** What to do **
After finding the line that contains "pendekatan Barat, psikologi" in the entries below, retype it and every following line precisely, the last included.

Extracted page text data:
● ● ●
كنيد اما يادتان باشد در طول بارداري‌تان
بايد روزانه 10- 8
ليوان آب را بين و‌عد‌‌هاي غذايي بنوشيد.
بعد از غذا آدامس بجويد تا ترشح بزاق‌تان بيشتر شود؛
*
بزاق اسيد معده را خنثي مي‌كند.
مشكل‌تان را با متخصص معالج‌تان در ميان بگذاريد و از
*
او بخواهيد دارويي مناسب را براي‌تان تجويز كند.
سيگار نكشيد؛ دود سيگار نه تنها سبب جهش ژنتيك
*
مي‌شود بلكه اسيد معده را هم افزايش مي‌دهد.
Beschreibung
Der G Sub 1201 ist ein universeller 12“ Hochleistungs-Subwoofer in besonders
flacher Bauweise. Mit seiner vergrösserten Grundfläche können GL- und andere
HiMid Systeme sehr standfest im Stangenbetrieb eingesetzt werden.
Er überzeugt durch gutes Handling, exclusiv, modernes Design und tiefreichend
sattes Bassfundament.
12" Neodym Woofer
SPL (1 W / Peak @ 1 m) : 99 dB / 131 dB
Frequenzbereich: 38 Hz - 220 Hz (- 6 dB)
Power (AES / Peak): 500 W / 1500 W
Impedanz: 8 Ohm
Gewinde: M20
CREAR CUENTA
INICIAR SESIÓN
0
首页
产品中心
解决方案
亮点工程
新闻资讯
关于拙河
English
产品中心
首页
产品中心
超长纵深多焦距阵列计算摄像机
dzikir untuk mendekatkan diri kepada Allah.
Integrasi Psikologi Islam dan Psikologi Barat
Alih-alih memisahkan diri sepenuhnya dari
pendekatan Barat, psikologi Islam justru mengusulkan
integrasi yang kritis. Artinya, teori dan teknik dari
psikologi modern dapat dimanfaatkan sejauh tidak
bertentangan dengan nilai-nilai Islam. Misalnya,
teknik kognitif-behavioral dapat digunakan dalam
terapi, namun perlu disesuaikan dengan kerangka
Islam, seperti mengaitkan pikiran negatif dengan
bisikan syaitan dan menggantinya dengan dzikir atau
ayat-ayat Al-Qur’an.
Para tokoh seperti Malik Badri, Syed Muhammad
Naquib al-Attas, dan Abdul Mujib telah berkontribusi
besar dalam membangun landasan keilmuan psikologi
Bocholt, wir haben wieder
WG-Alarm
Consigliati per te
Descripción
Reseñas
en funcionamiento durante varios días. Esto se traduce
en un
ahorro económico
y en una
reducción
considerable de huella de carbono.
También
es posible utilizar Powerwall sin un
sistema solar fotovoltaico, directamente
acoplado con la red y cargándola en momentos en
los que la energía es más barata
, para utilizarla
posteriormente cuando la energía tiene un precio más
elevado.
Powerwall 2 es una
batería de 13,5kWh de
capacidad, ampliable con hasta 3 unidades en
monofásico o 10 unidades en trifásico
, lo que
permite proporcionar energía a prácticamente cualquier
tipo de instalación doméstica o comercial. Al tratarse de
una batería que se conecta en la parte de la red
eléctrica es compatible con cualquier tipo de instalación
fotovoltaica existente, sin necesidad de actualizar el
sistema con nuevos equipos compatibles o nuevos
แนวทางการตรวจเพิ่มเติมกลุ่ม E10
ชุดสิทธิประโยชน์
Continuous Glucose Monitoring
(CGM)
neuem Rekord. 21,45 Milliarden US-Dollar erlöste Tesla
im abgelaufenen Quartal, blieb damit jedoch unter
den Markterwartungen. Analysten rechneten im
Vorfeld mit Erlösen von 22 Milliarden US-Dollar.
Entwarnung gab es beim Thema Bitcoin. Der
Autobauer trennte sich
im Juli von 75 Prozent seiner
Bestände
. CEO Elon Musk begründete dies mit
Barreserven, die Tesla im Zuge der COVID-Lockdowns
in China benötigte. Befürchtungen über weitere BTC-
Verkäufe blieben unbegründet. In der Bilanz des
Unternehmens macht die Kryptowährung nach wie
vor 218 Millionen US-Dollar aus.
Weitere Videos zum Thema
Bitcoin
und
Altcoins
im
● ● ●
** Answer space **
pendekatan Barat, psikologi Islam justru mengusulkan
integrasi yang kritis. Artinya, teori dan teknik dari
psikologi modern dapat dimanfaatkan sejauh tidak
bertentangan dengan nilai-nilai Islam. Misalnya,
teknik kognitif-behavioral dapat digunakan dalam
terapi, namun perlu disesuaikan dengan kerangka
Islam, seperti mengaitkan pikiran negatif dengan
bisikan syaitan dan menggantinya dengan dzikir atau
ayat-ayat Al-Qur’an.
Para tokoh seperti Malik Badri, Syed Muhammad
Naquib al-Attas, dan Abdul Mujib telah berkontribusi
besar dalam membangun landasan keilmuan psikologi
Bocholt, wir haben wieder
WG-Alarm
Consigliati per te
Descripción
Reseñas
en funcionamiento durante varios días. Esto se traduce
en un
ahorro económico
y en una
reducción
considerable de huella de carbono.
También
es posible utilizar Powerwall sin un
sistema solar fotovoltaico, directamente
acoplado con la red y cargándola en momentos en
los que la energía es más barata
, para utilizarla
posteriormente cuando la energía tiene un precio más
elevado.
Powerwall 2 es una
batería de 13,5kWh de
capacidad, ampliable con hasta 3 unidades en
monofásico o 10 unidades en trifásico
, lo que
permite proporcionar energía a prácticamente cualquier
tipo de instalación doméstica o comercial. Al tratarse de
una batería que se conecta en la parte de la red
eléctrica es compatible con cualquier tipo de instalación
fotovoltaica existente, sin necesidad de actualizar el
sistema con nuevos equipos compatibles o nuevos
แนวทางการตรวจเพิ่มเติมกลุ่ม E10
ชุดสิทธิประโยชน์
Continuous Glucose Monitoring
(CGM)
neuem Rekord. 21,45 Milliarden US-Dollar erlöste Tesla
im abgelaufenen Quartal, blieb damit jedoch unter
den Markterwartungen. Analysten rechneten im
Vorfeld mit Erlösen von 22 Milliarden US-Dollar.
Entwarnung gab es beim Thema Bitcoin. Der
Autobauer trennte sich
im Juli von 75 Prozent seiner
Bestände
. CEO Elon Musk begründete dies mit
Barreserven, die Tesla im Zuge der COVID-Lockdowns
in China benötigte. Befürchtungen über weitere BTC-
Verkäufe blieben unbegründet. In der Bilanz des
Unternehmens macht die Kryptowährung nach wie
vor 218 Millionen US-Dollar aus.
Weitere Videos zum Thema
Bitcoin
und
Altcoins
im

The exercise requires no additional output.